We follow the A93 southward along the River Tay, awkwardly detouring to Scone Palace (a historic late Georgian house and grounds) before we realize the stiff per-person admission fee. Shamelessly, we turn the car around and drive back out to the highway. We continue through the city of Perth, eventually merging with the M90 to head south toward Edinburgh. Traffic builds as we pass over the Forth Road Bridge - one of two, soon to be three, adjacent bridges arching high over the Firth of Forth. ("I AM CROSSING THE FIRTH OF FORTH FROM THE KINGDOM OF FIFE," I announce to Jane in a half-scream). We navigate east toward the capital, passing through the city center with its attendant Friday afternoon traffic and winding cobblestone streets.
Just north of the Waverly train station and on the edge of Edinburgh's New Town, we leave our car in the parking structure of the St. James Place shopping mall, and carry our bags down several flights of stairs to the city street. We check into our room for the next two nights at 27 York Place, a brownstone townhouse converted into a bed-and-breakfast.

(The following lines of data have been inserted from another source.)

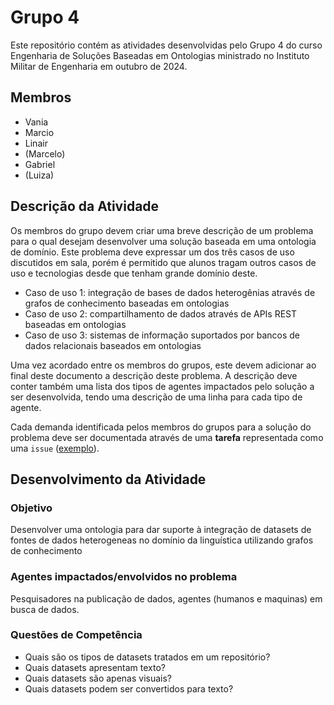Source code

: # Grupo 4

Este repositório contém as atividades desenvolvidas pelo Grupo 4 do curso Engenharia de Soluções Baseadas em Ontologias ministrado no Instituto Militar de Engenharia em outubro de 2024.

## Membros

- Vania
- Marcio
- Linair
- (Marcelo)
- Gabriel
- (Luiza)

## Descrição da Atividade

Os membros do grupo devem criar uma breve descrição de um problema para o qual desejam desenvolver uma solução baseada em uma ontologia de domínio. Este problema deve expressar um dos três casos de uso discutidos em sala, porém é permitido que alunos tragam outros casos de uso e tecnologias desde que tenham grande domínio deste.

- Caso de uso 1: integração de bases de dados heterogênias através de grafos de conhecimento baseadas em ontologias
- Caso de uso 2: compartilhamento de dados através de APIs REST baseadas em ontologias
- Caso de uso 3: sistemas de informação suportados por bancos de dados relacionais baseados em ontologias

Uma vez acordado entre os membros do grupos, este devem adicionar ao final deste documento a descrição deste problema. A descrição deve conter também uma lista dos tipos de agentes impactados pelo solução a ser desenvolvida, tendo uma descrição de uma linha para cada tipo de agente.

Cada demanda identificada pelos membros do grupos para a solução do problema deve ser documentada através de uma **tarefa** representada como uma `issue` ([exemplo](https://github.com/ime-course-2024/grupo-1/issues/1)).

## Desenvolvimento da Atividade 

### Objetivo
Desenvolver uma ontologia para dar suporte à integração de datasets de fontes de dados heterogeneas no domínio da linguística utilizando grafos de conhecimento 

### Agentes impactados/envolvidos no problema
Pesquisadores na publicação de dados, agentes (humanos e maquinas) em busca de dados.


### Questões de Competência
* Quais são os tipos de datasets tratados em um repositório?
* Quais datasets apresentam texto?
* Quais datasets são apenas visuais?
* Quais datasets podem ser convertidos para texto?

Edinburgh, for obvious reasons, was the hardest place for me to find affordable accommodations during the planning phase of the trip, but the room is surprisingly spacious and the furnishings comfortable. We take a brief break before heading out around 5 PM for our final hike of the trip - a climb to the top of Arthur's Seat to look over the capital city at sunset.
We walk along Princes Street and then Regent Road, passing under the monuments on Calton Hill - proud spires flanking what looks very much like a half-built Parthenon, a tribute to Scottish lives lost during the Napoleonic Wars. Descending a steep flight of stone stairs, we pass through a cemetery and emerge onto Calton Road. We skirt the Scottish Parliament Building and Holyrood Palace to reach the trailhead at the foot of the Salisbury Crags, a palisade of basalt cliffs left untouched by a glacier that swept through this range two million years ago. There is a procession of hikers climbing the steep path along the crags - brightly colored specks on the against the igneous rock - but we opt to follow the trail of the glacier. We head north for a few hundred yards before turning east, walking up a ridge along the rim of an extinct volcanic caldera, its slopes overgrown with grass and brilliant, golden gorse. At the top of the caldera, we begin a final rocky climb to the top of Arthur's Seat. From the summit, there are panoramic views in all directions: the entire city of Edinburgh to the west, the Firth of Forth to the north and east, and the rolling lowlands and the snow-topped Pentland Hills to the south. A police helicopter, flying routes over the city, buzzes nervously close to us on the mountaintop before disappearing. We watch the sun drop toward the horizon before descending the volcano and returning to the city and grabbing dinner at a Chinese noodle bar on Princes Street.